▸ BRIEF
Arrange the text read from all of the records below as a single JSON list of strings, one string per line, with blank lines omitted. Leave the pictures out of the answer.

***** DATASET RECORDS

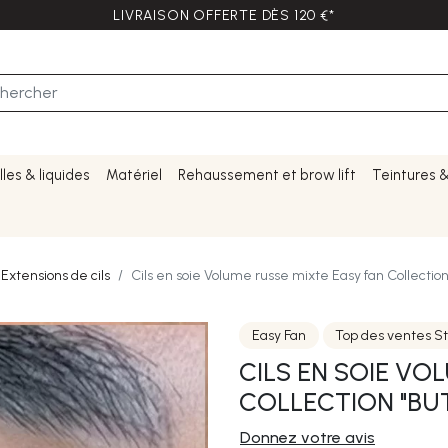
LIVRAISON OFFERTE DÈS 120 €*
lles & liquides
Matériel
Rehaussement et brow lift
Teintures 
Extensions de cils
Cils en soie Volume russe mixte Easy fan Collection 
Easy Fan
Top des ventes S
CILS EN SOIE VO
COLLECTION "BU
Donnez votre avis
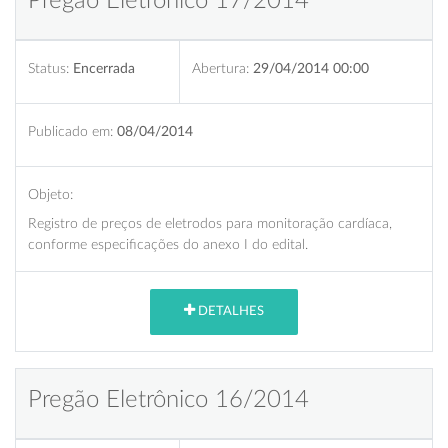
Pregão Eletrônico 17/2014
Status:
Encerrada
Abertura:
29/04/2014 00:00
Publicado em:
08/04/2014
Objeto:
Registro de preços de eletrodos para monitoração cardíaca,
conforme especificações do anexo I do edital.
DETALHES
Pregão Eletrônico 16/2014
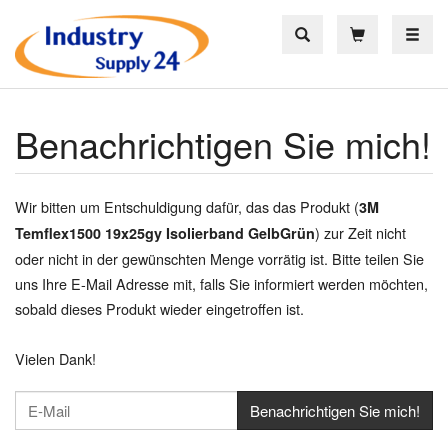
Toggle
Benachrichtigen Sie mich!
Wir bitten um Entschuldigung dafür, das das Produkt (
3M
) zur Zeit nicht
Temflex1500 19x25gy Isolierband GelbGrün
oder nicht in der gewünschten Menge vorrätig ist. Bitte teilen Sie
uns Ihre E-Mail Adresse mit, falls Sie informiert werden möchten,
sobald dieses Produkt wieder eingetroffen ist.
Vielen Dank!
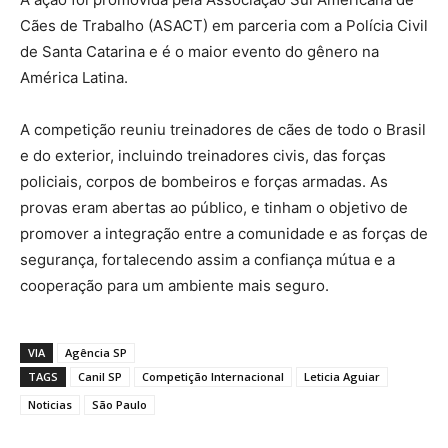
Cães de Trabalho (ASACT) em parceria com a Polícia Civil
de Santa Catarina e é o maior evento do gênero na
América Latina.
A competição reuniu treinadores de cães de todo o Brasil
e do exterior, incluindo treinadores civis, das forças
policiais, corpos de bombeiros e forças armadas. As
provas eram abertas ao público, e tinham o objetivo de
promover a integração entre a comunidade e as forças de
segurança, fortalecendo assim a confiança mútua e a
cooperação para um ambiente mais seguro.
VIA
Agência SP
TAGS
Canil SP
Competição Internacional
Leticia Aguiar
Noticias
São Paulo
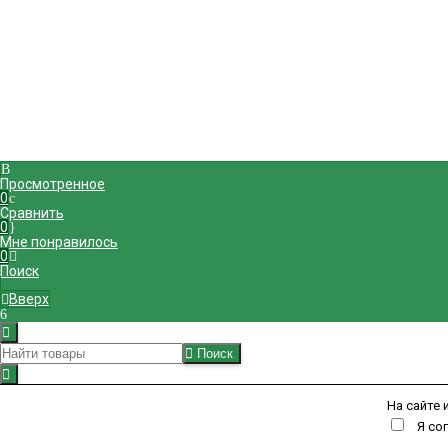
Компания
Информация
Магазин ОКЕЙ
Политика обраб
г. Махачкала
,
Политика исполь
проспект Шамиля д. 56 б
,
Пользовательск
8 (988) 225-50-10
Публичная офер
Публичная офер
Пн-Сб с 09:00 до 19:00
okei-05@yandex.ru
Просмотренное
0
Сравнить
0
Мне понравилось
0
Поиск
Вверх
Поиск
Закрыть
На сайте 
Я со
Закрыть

**********

▸ RESPONSE
[
  "LIVRAISON OFFERTE DÈS 120 €*",
  "lles & liquides",
  "Matériel",
  "Rehaussement et brow lift",
  "Teintures ",
  "Extensions de cils",
  "Cils en soie Volume russe mixte Easy fan Collection ",
  "Easy Fan",
  "Top des ventes S",
  "CILS EN SOIE VO",
  "COLLECTION \"BU",
  "Donnez votre avis",
  "Pregão Eletrônico 17/2014",
  "Status:",
  "Encerrada",
  "Abertura:",
  "29/04/2014 00:00",
  "Publicado em:",
  "08/04/2014",
  "Objeto:",
  "Registro de preços de eletrodos para monitoração cardíaca,",
  "conforme especificações do anexo I do edital.",
  "DETALHES",
  "Pregão Eletrônico 16/2014",
  "Toggle",
  "Benachrichtigen Sie mich!",
  "Wir bitten um Entschuldigung dafür, das das Produkt (",
  "3M",
  ") zur Zeit nicht",
  "Temflex1500 19x25gy Isolierband GelbGrün",
  "oder nicht in der gewünschten Menge vorrätig ist. Bitte teilen Sie",
  "uns Ihre E-Mail Adresse mit, falls Sie informiert werden möchten,",
  "sobald dieses Produkt wieder eingetroffen ist.",
  "Vielen Dank!",
  "Cães de Trabalho (ASACT) em parceria com a Polícia Civil",
  "de Santa Catarina e é o maior evento do gênero na",
  "América Latina.",
  "A competição reuniu treinadores de cães de todo o Brasil",
  "e do exterior, incluindo treinadores civis, das forças",
  "policiais, corpos de bombeiros e forças armadas. As",
  "provas eram abertas ao público, e tinham o objetivo de",
  "promover a integração entre a comunidade e as forças de",
  "segurança, fortalecendo assim a confiança mútua e a",
  "cooperação para um ambiente mais seguro.",
  "VIA",
  "Agência SP",
  "TAGS",
  "Canil SP",
  "Competição Internacional",
  "Leticia Aguiar",
  "Noticias",
  "São Paulo",
  "Компания",
  "Информация",
  "Магазин ОКЕЙ",
  "Политика обраб",
  "г. Махачкала",
  ",",
  "Политика исполь",
  "проспект Шамиля д. 56 б",
  ",",
  "Пользовательск",
  "8 (988) 225-50-10",
  "Публичная офер",
  "Публичная офер",
  "Пн-Сб с 09:00 до 19:00",
  "okei-05@yandex.ru",
  "Просмотренное",
  "0",
  "Сравнить",
  "0",
  "Мне понравилось",
  "0",
  "Поиск",
  "Вверх",
  "Поиск",
  "Закрыть",
  "На сайте ",
  "Я со",
  "Закрыть"
]